An Audius Discovery Node is a service that indexes the metadata and availability of data across the protocol for Audius users to query. The indexed content includes user, track, and album/playlist information along with social features. The data is stored for quick access, updated on a regular interval, and made available for clients via a RESTful API.

The Discovery Node source code is hosted on GitHub and see the registered Discovery Nodes on the Audius Protocol Dashboard.


Design Goals

  1. Expose queryable endpoints which listeners/creators can interact with
  2. Reliably store relevant blockchain events
  3. Continuously monitor the blockchain and ensure stored data is up to date with the network
Legacy Terminology

The "Discovery Node" may be referred to as the "Discovery Provider". These services are the same.


Database

The Discovery Node uses PostgreSQL. Our Postgres database is managed through SQLAlchemy, an object relational mapper and Alembic, a lightweight database migration tool. The data models are defined in src/models which is used by alembic to automatically generate the migrations under alembic/versions. You can find the connection defined between alembic and the data models in alembic/env.py


Flask

The Discovery Node web server serves as the entry point for reading data through the Audius Protocol. All queries are returned as JSON objects parsed from SQLAlchemy query results, and can be found in src/queries.

Some examples of queries include user-specific feeds, track data, playlist data, etc.


Celery

Celery is simply a task queue - it allows us to define a set of single tasks repeated throughout the lifetime of the Discovery Node.

Currently, a single task (src/tasks/index.py:update_task()) handles all database write operations. The Flask application reads from the database and is unaware of data correctness.

Celery worker and beat are the key underlying concepts behind Celery usage in the Discovery Node.

Celery Worker

Celery worker is the component that actually runs tasks.

The primary driver of data availability on Audius is the 'index_blocks' Celery task. What happens when 'index_blocks' is actually executed? The Celery task does the following operations:

  1. Check whether the latest block is different than the last processed block in the ‘blocks’ table.

    If so, an array of blocks is generated from the last blockhash present in the database up to the latest block number specified by the block indexing window.

    Block indexing window is equivalent to the maximum number of blocks to be processed in a single indexing operation

  2. Traverse over each block in the block array produced after the above step.

    In each block, check if any transactions relevant to the Audius Smart Contracts are present. If present, we retrieve specific event information from the associated transaction hash, examples include creator and track metadata.

    To do so, the Discovery Node must be aware of both the contract ABIs as well as each contract's address - these are shipped with each Discovery Node image.

  3. Given operations from Audius contracts in a given block, the task updates the corresponding table in the database.

    Certain index operations require a metadata fetch from decentralized storage (Audius Storage Protocol). Metadata formats can be found here.

Why index blocks instead of using event filters?

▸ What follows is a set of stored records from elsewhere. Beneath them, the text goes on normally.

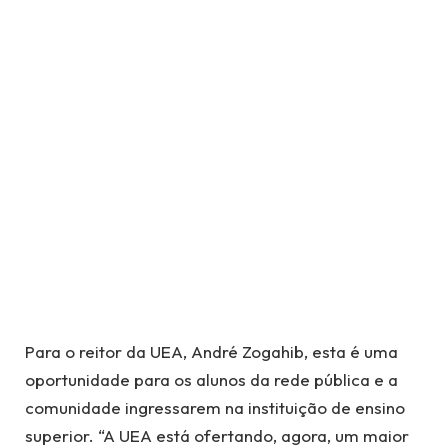
Para o reitor da UEA, André Zogahib, esta é uma
oportunidade para os alunos da rede pública e a
comunidade ingressarem na instituição de ensino
superior. “A UEA está ofertando, agora, um maior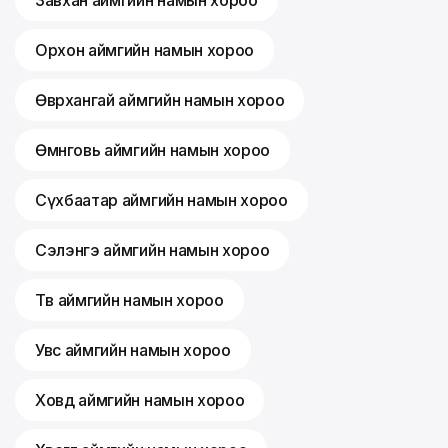
Орхон аймгийн намын хороо
Өвөрхангай аймгийн намын хороо
Өмнөговь аймгийн намын хороо
Сүхбаатар аймгийн намын хороо
Сэлэнгэ аймгийн намын хороо
Төв аймгийн намын хороо
Увс аймгийн намын хороо
Ховд аймгийн намын хороо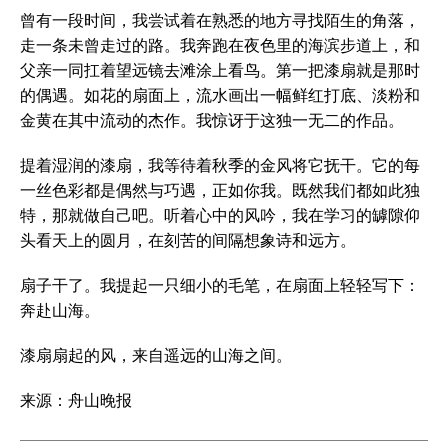
曾有一段时间，我尝试着在熟悉的地方寻找陌生的角落，
走一条未曾走过的路。我奔跑在夜色里的海滨步道上，和
父亲一同扛着望远镜去滩涂上看鸟。第一把漆扇就是那时
的偶遇。如花的扇面上，流水画出一幅鲜红打底、淡粉和
金黄在其中流动的杰作。我惊讶于这独一无二的作品。
提着湿润的漆扇，我等待着秋季的金风将它抚干。它的每
一丝色彩都是偶然与巧遇，正如你我。既然我们都如此独
特，那就做自己吧。听着心中的风吟，我在学习的罅隙仰
头看天上的圆月，在刻苦的间隔想象诗和远方。
扇子干了。我提起一只细小的毛笔，在扇面上轻轻写下：
奔赴山海。
漆扇扇起的风，来自遥远的山海之间。
来源：舟山晚报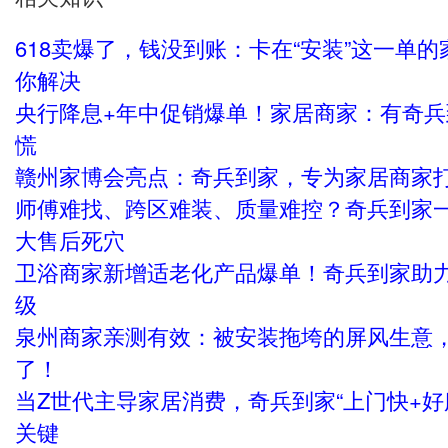
618卖爆了，钱没到账：卡在“安装”这一单
你解决
央行降息+年中促销爆单！家居商家：有奇兵
慌
赣州家博会亮点：奇兵到家，专为家居商家
师傅难找、跨区难装、质量难控？奇兵到家
大售后死穴
卫浴商家新增适老化产品爆单！奇兵到家助
级
泉州商家亲测有效：被安装拖垮的屏风生意
了！
当Z世代主导家居消费，奇兵到家“上门快+好
关键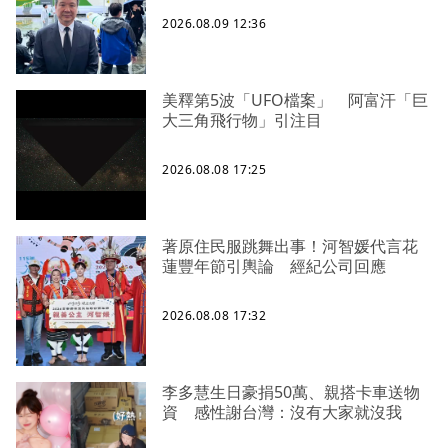
2026.08.09 12:36
美釋第5波「UFO檔案」 阿富汗「巨
大三角飛行物」引注目
2026.08.08 17:25
著原住民服跳舞出事！河智媛代言花
蓮豐年節引輿論 經紀公司回應
2026.08.08 17:32
李多慧生日豪捐50萬、親搭卡車送物
資 感性謝台灣：沒有大家就沒我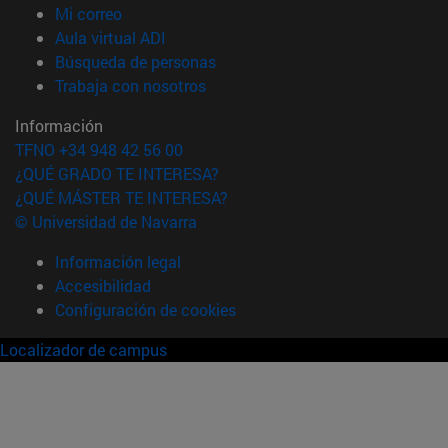
(abre en nueva ventana)
Mi correo
(abre en nueva ventana)
Aula virtual ADI
(abre en nueva ventana)
Búsqueda de personas
(abre en nueva ventana)
Trabaja con nosotros
Información
TFNO +34 948 42 56 00
¿QUÉ GRADO TE INTERESA?
¿QUÉ MÁSTER TE INTERESA?
© Universidad de Navarra
Información legal
Accesibilidad
Configuración de cookies
Localizador de campus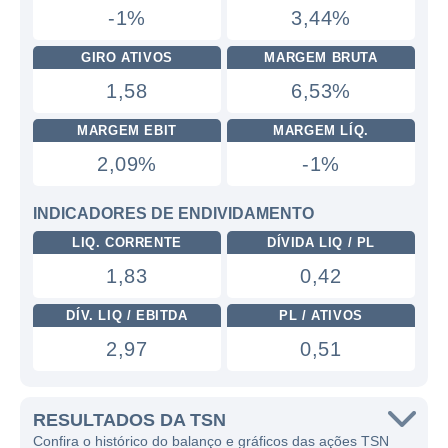
-1%
3,44%
GIRO ATIVOS
MARGEM BRUTA
1,58
6,53%
MARGEM EBIT
MARGEM LÍQ.
2,09%
-1%
INDICADORES DE ENDIVIDAMENTO
LIQ. CORRENTE
DÍVIDA LIQ / PL
1,83
0,42
DÍV. LIQ / EBITDA
PL / ATIVOS
2,97
0,51
RESULTADOS DA TSN
Confira o histórico do balanço e gráficos das ações TSN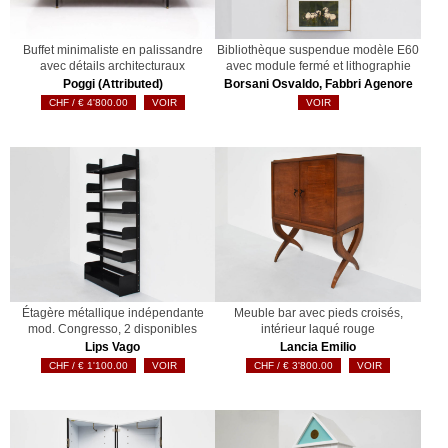
Buffet minimaliste en palissandre
Bibliothèque suspendue modèle E60
avec détails architecturaux
avec module fermé et lithographie
Poggi (Attributed)
Borsani Osvaldo, Fabbri Agenore
€
4'800.00
VOIR
VOIR
Étagère métallique indépendante
Meuble bar avec pieds croisés,
mod. Congresso, 2 disponibles
intérieur laqué rouge
Lips Vago
Lancia Emilio
€
1'100.00
VOIR
€
3'800.00
VOIR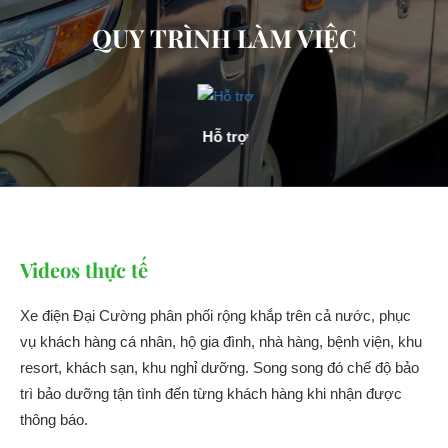
QUY TRÌNH LÀM VIỆC
Hỗ trợ
Videos thực tế
Xe điện Đại Cường phân phối rộng khắp trên cả nước, phục
vụ khách hàng cá nhân, hộ gia đình, nhà hàng, bệnh viện, khu
resort, khách sạn, khu nghỉ dưỡng. Song song đó chế độ bảo
trì bảo dưỡng tận tình đến từng khách hàng khi nhận được
thông báo.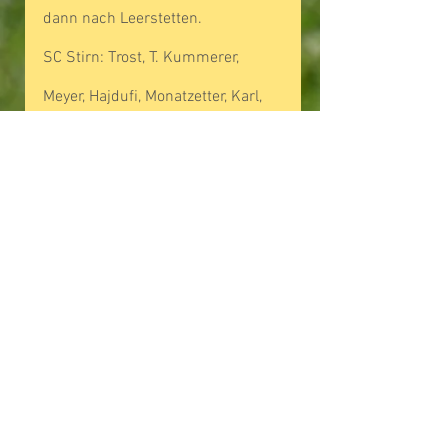
dann nach Leerstetten.
SC Stirn: Trost, T. Kummerer, 
Meyer, Hajdufi, Monatzetter, Karl, 
Schweiger, D. Höppler, Va. Steines, 
Eberhardt, Di Muro, (M. Höppler, 
Schuster, Bräunlein, Neugebauer)
SG RM: Kupfer, Näpflein, Weisler, 
Anderle, Er, Schroll, J. Liegel, 
Miehling, Ritzer, V. Liegel, Trost, 
(Singer, Schneider, Reck)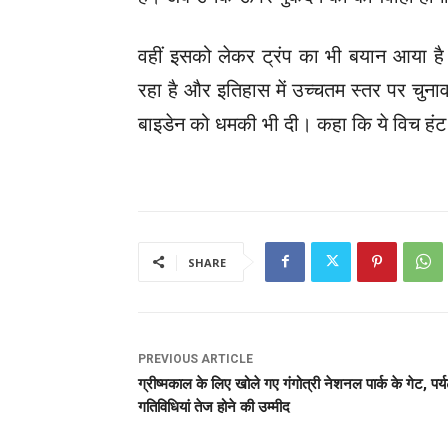
वहीं इसको लेकर ट्रंप का भी बयान आया ह
रहा है और इतिहास में उच्चतम स्तर पर चुनाव मे
बाइडेन को धमकी भी दी। कहा कि ये विच हंट
SHARE
PREVIOUS ARTICLE
ग्रीष्मकाल के लिए खोले गए गंगोत्री नेशनल पार्क के गेट, पर्
गतिविधियां तेज होने की उम्मीद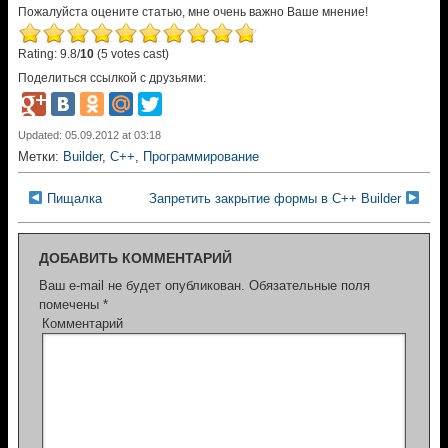
Пожалуйста оцените статью, мне очень важно Ваше мнение!
Rating: 9.8/
10
(5 votes cast)
Поделиться ссылкой с друзьями:
Updated: 05.09.2012 at 03:18
Метки:
Builder
,
C++
,
Программирование
Пищалка
Запретить закрытие формы в C++ Builder
ДОБАВИТЬ КОММЕНТАРИЙ
Ваш e-mail не будет опубликован.
Обязательные поля
помечены
*
Комментарий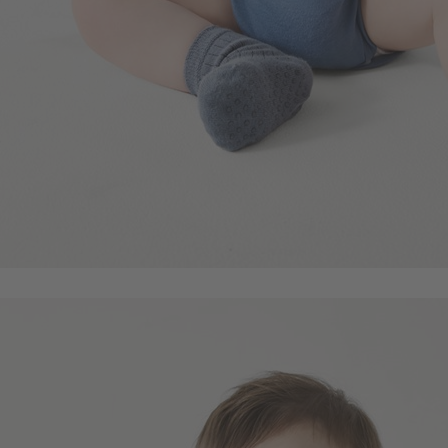
114
$
$ 119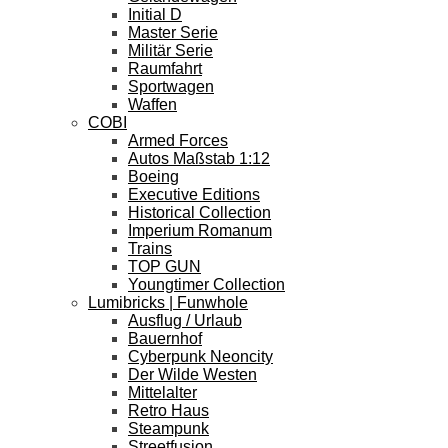
Initial D
Master Serie
Militär Serie
Raumfahrt
Sportwagen
Waffen
COBI
Armed Forces
Autos Maßstab 1:12
Boeing
Executive Editions
Historical Collection
Imperium Romanum
Trains
TOP GUN
Youngtimer Collection
Lumibricks | Funwhole
Ausflug / Urlaub
Bauernhof
Cyberpunk Neoncity
Der Wilde Westen
Mittelalter
Retro Haus
Steampunk
Streetfusion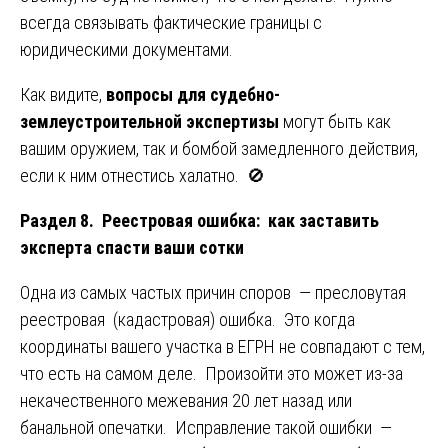
всегда связывать фактические границы с
юридическими документами.
Как видите,
вопросы для судебно-
землеустроительной экспертизы
могут быть как
вашим оружием, так и бомбой замедленного действия,
если к ним отнестись халатно. 🚫
Раздел 8. Реестровая ошибка: как заставить
эксперта спасти ваши сотки
Одна из самых частых причин споров — пресловутая
реестровая (кадастровая) ошибка. Это когда
координаты вашего участка в ЕГРН не совпадают с тем,
что есть на самом деле. Произойти это может из-за
некачественного межевания 20 лет назад или
банальной опечатки. Исправление такой ошибки —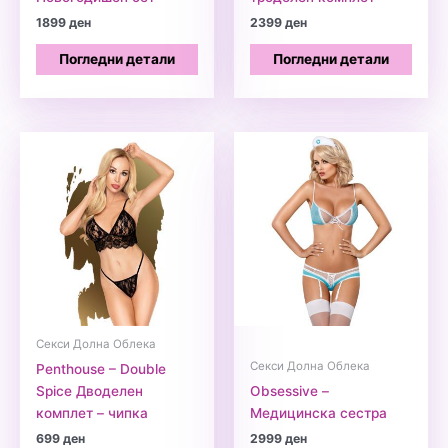
1899
ден
2399
ден
Погледни детали
Погледни детали
Секси Долна Облека
Секси Долна Облека
Penthouse – Double
Spice Дводелен
Obsessive –
комплет – чипка
Медицинска сестра
699
ден
2999
ден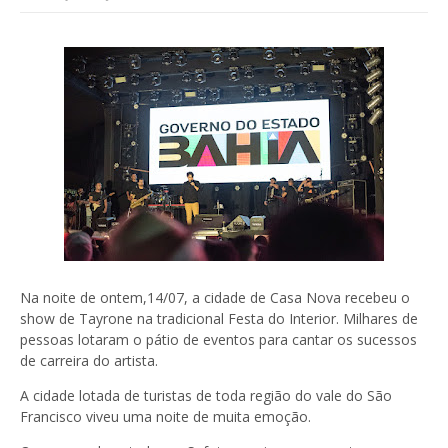
Na noite de ontem,14/07, a cidade de Casa Nova recebeu o
show de Tayrone na tradicional Festa do Interior. Milhares de
pessoas lotaram o pátio de eventos para cantar os sucessos
de carreira do artista.
A cidade lotada de turistas de toda região do vale do São
Francisco viveu uma noite de muita emoção.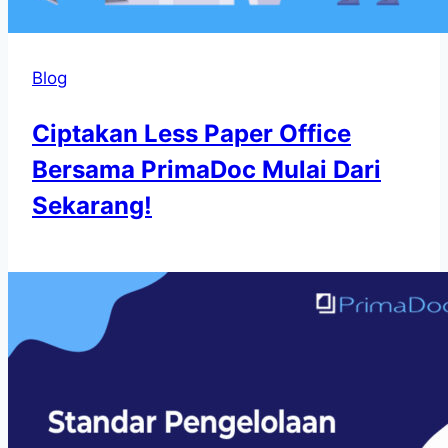
Blog
Ciptakan Less Paper Office
Bersama PrimaDoc Mulai Dari
Sekarang!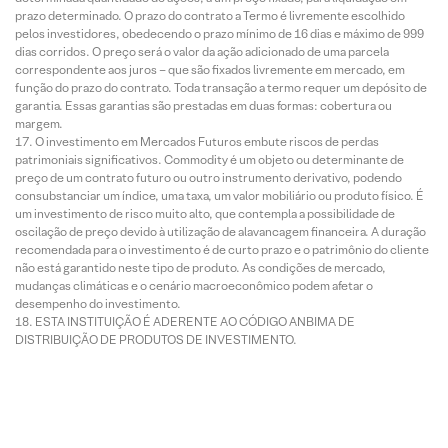
prazo determinado. O prazo do contrato a Termo é livremente escolhido
pelos investidores, obedecendo o prazo mínimo de 16 dias e máximo de 999
dias corridos. O preço será o valor da ação adicionado de uma parcela
correspondente aos juros – que são fixados livremente em mercado, em
função do prazo do contrato. Toda transação a termo requer um depósito de
garantia. Essas garantias são prestadas em duas formas: cobertura ou
margem.
O investimento em Mercados Futuros embute riscos de perdas
patrimoniais significativos. Commodity é um objeto ou determinante de
preço de um contrato futuro ou outro instrumento derivativo, podendo
consubstanciar um índice, uma taxa, um valor mobiliário ou produto físico. É
um investimento de risco muito alto, que contempla a possibilidade de
oscilação de preço devido à utilização de alavancagem financeira. A duração
recomendada para o investimento é de curto prazo e o patrimônio do cliente
não está garantido neste tipo de produto. As condições de mercado,
mudanças climáticas e o cenário macroeconômico podem afetar o
desempenho do investimento.
ESTA INSTITUIÇÃO É ADERENTE AO CÓDIGO ANBIMA DE
DISTRIBUIÇÃO DE PRODUTOS DE INVESTIMENTO.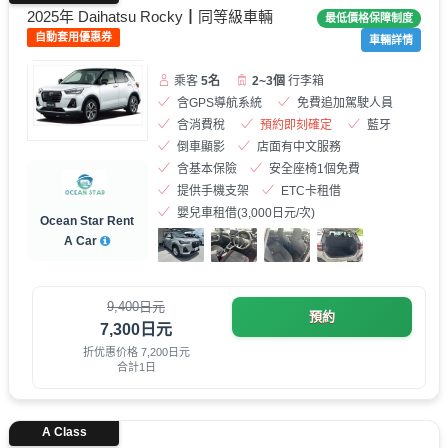
2025年 Daihatsu Rocky┃同等級車輛
最低價格保障制度
自動套用優惠券
車輛詳情
乘客
5名
2~3個
行李箱
含GPS導航系統
免費追加駕駛人員
含消費稅
預約即刻確定
藍牙
倒車顯影
店面有中文服務
含基本保險
安全座椅1個免費
提供手機支架
ETC卡租借
嬰兒車租借(3,000日元/次)
Ocean Star Rent
A Car
9,400日元
預約
7,300日元
折优惠价格 7,200日元
合計1日
A Class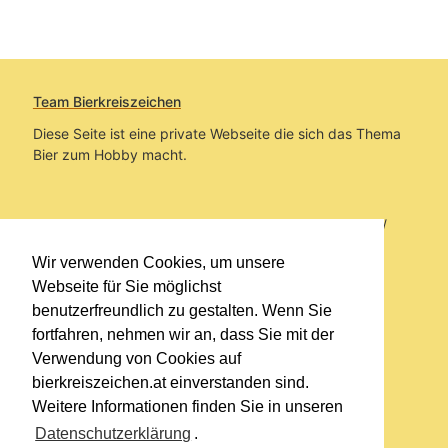
Team Bierkreiszeichen
Diese Seite ist eine private Webseite die sich das Thema
Bier zum Hobby macht.
Sie befinden sich auf https://www.bierkreiszeichen.at/
im Pfad:
Übers Bier
/
Brauereien
/
Fundstücke und
Wir verwenden Cookies, um unsere
Informationen zur Brauerei Puntigam
Webseite für Sie möglichst
benutzerfreundlich zu gestalten. Wenn Sie
Erstellt: 2014-04-22
fortfahren, nehmen wir an, dass Sie mit der
Verwendung von Cookies auf
Links
bierkreiszeichen.at einverstanden sind.
Kontakt
Weitere Informationen finden Sie in unseren
Impressum
Datenschutzerklärung
.
Datenschutzerklärung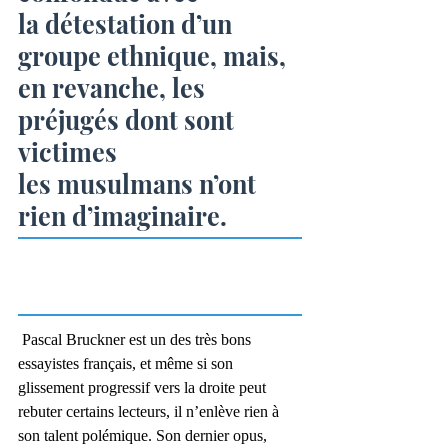
la détestation d’un 
groupe ethnique, mais, 
en revanche, les 
préjugés dont sont 
victimes 
les musulmans n’ont 
rien d’imaginaire.
 Pascal Bruckner est un des très bons 
essayistes français, et même si son 
glissement progressif vers la droite peut 
rebuter certains lecteurs, il n’enlève rien à 
son talent polémique. Son dernier opus, 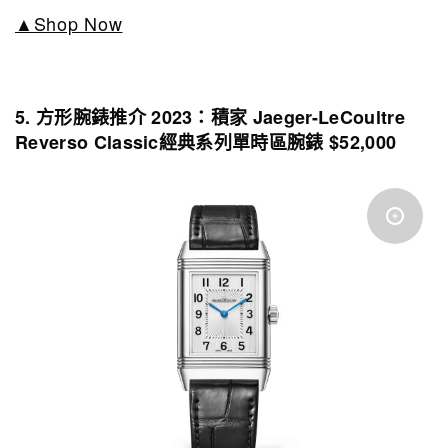
▲Shop Now
5. 方形腕錶推介 2023：積家 Jaeger-LeCoultre
Reverso Classic經典系列單時區腕錶 $52,000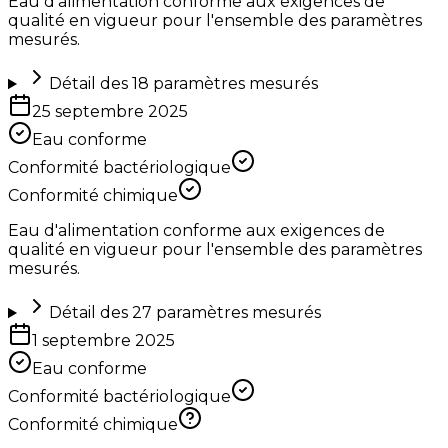
Eau d'alimentation conforme aux exigences de
qualité en vigueur pour l'ensemble des paramètres
mesurés.
Détail des
18
paramètres mesurés
25 septembre 2025
Eau conforme
Conformité bactériologique
Conformité chimique
Eau d'alimentation conforme aux exigences de
qualité en vigueur pour l'ensemble des paramètres
mesurés.
Détail des
27
paramètres mesurés
1 septembre 2025
Eau conforme
Conformité bactériologique
Conformité chimique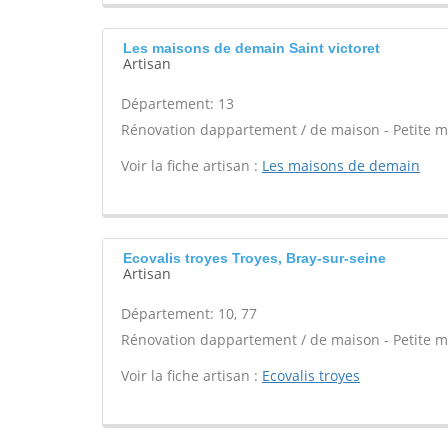
Les maisons de demain Saint victoret
Artisan
Département: 13
Rénovation dappartement / de maison - Petite m
Voir la fiche artisan :
Les maisons de demain
Ecovalis troyes Troyes, Bray-sur-seine
Artisan
Département: 10, 77
Rénovation dappartement / de maison - Petite m
Voir la fiche artisan :
Ecovalis troyes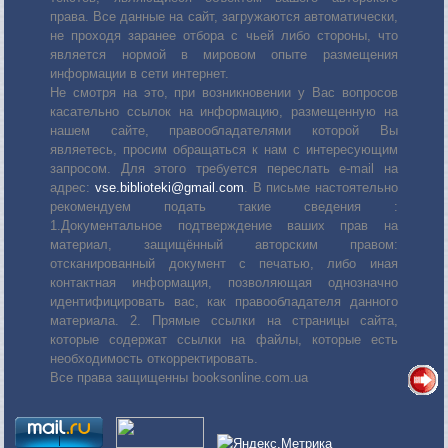
права. Все данные на сайт, загружаются автоматически,
не проходя заранее отбора с чьей либо стороны, что
является нормой в мировом опыте размещения
информации в сети интернет.
Не смотря на это, при возникновении у Вас вопросов
касательно ссылок на информацию, размещенную на
нашем сайте, правообладателями которой Вы
являетесь, просим обращаться к нам с интересующим
запросом. Для этого требуется переслать е-mail на
адрес:
vse.biblioteki@gmail.com
. В письме настоятельно
рекомендуем подать такие сведения :
1.Документальное подтверждение ваших прав на
материал, защищённый авторским правом:
отсканированный документ с печатью, либо иная
контактная информация, позволяющая однозначно
идентифицировать вас, как правообладателя данного
материала. 2. Прямые ссылки на страницы сайта,
которые содержат ссылки на файлы, которые есть
необходимость откорректировать.
Все права защищенны booksonline.com.ua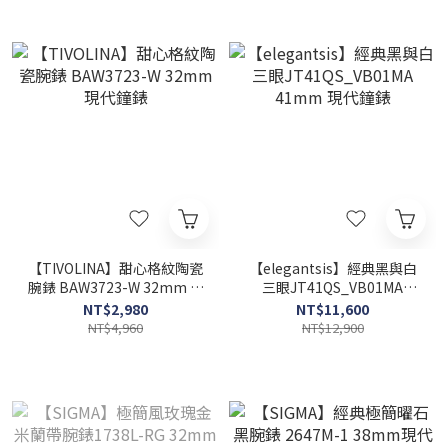
【TIVOLINA】甜心格紋陶瓷
【elegantsis】經典黑與白
腕錶 BAW3723-W 32mm 現
三眼JT41QS_VB01MA
代鐘錶
41mm 現代鐘錶
NT$2,980
NT$11,600
NT$4,960
NT$12,900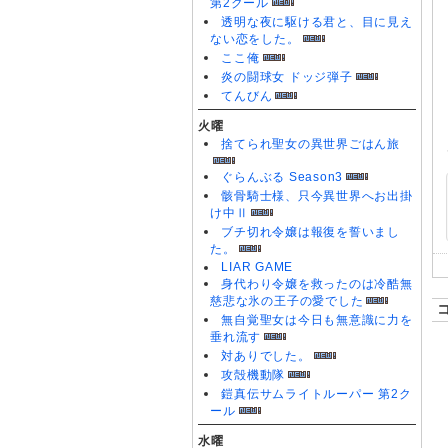
第2クール
透明な夜に駆ける君と、目に見え
ない恋をした。
ここ俺
炎の闘球女 ドッジ弾子
てんびん
火曜
捨てられ聖女の異世界ごはん旅
ぐらんぶる Season3
骸骨騎士様、只今異世界へお出掛
け中Ⅱ
ブチ切れ令嬢は報復を誓いまし
た。
LIAR GAME
身代わり令嬢を救ったのは冷酷無
慈悲な氷の王子の愛でした
無自覚聖女は今日も無意識に力を
垂れ流す
対ありでした。
攻殻機動隊
鎧真伝サムライトルーパー 第2ク
ール
水曜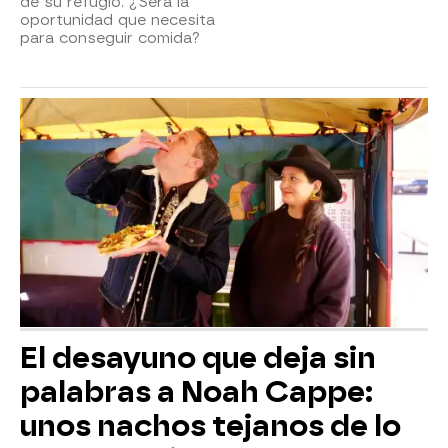
de su refugio. ¿Será la
oportunidad que necesita
para conseguir comida?
El desayuno que deja sin
palabras a Noah Cappe:
unos nachos tejanos de lo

This is a great question - the main reason chosen to index blocks in this manner is to handle cases of false progress and rollback. Each indexing task opens a fresh database session, which means database transactions can be reverted at a block level - while rollback handling for the Discovery Node has yet to be implemented, block-level indexing will be immediately useful when it becomes necessary.

Celery Beat

Celery beat is responsible for periodically scheduling index tasks and is run as a separate container from the worker. Details about periodic task scheduling can be found in the official documentation.

This is an identical container as the Celery worker but is run as a 'beat scheduler' to ensure indexing is run at a periodic interval. By default this interval is 5 seconds.


Redis

A Redis client is used for several things in the Discovery Node.

  1. Caching (internally and externally)
  2. As a broker for Celery
  3. As a mechanism for locking to ensure single execution contexts for Celery jobs

Elastic Search is used denormalize data and support certain queries (Feed, Search, Related Artists, etc.). Elastic Search data is populated and kept up to date by database triggers that live on the Postgres database.

ETL code for the Elastic Search layer is found in the es-indexer.